Top of DOCUMENT SECTION

It was my worst fear come true. I had moved from Silicon Valley to join the company CD in Atlanta in 2008. I had been out of a job two and a half years, trying to do my own thing first and then trying to find a job as a venture capitalist specializing in clean energy, a space in which I had built a big business. True to vulture capital form, I was called to a number of “interviews” but actually they were just opportunities for the venture capitalists to pick my brain, so I was getting fed up of it all and getting ready to move to India. I was 38, recently-divorced and thought I could start life afresh in India. In addition, along with my mother and siblings, I owned considerable property in Delhi. I got along great with mom.
In 2009, in a company meeting, my boss, the vice president of the division, stated that unemployment was supposed to soar to 10 percent by the end of the year. Oh my gosh I thought, not a time to be on the street. I would do anything to stay on in the job. But not everything. The vice president of human resources of the division, Maria, had invited me for the interviews to Atlanta. She was a glamorous, attractive Midwesterner who wore her neckline low. I had a hard time talking to her without staring at her breasts.
Virginia Highlands is an upscale neighborhood in Atlanta. Maria lived there. At our first meeting after I joined the company, Maria told me she wanted me to live in Virginia Highlands. I really didn’t understand the import of her meaning, but since I knew no part of Atlanta better than any other, went there to explore. Wow, that place was so white. How was a dark-skinned person like me going to fit in? I guess like so many other dark-skinned people in the South have fit in for centuries. I was used to a certain diversity in Silicon Valley. There was no way in hell that I was going to Virginia Highlands.

Bottom of DOCUMENT SECTION

How would you render the sentence "Virginia Highlands is an upscale neighborhood in Atlanta." from the Atlanta job memoir in Spanish?

Top of DATASET RECORDS

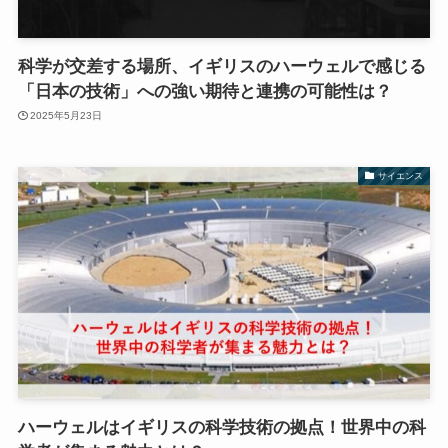
科学が交差する場所、イギリスのハーウェルで感じる
「日本の技術」への強い期待と連携の可能性は？
2025年5月23日
サイエンス
ハーウェルはイギリスの科学技術の拠点！世界中の科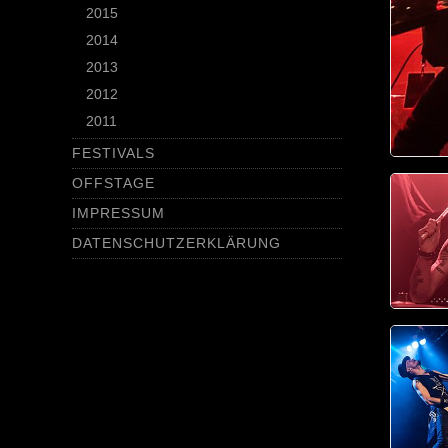
2015
2014
2013
2012
2011
FESTIVALS
OFFSTAGE
IMPRESSUM
DATENSCHUTZERKLÄRUNG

Bottom of DATASET RECORDS

> [RESPONSE BOX]: Virginia Highlands es un barrio exclusivo de Atlanta.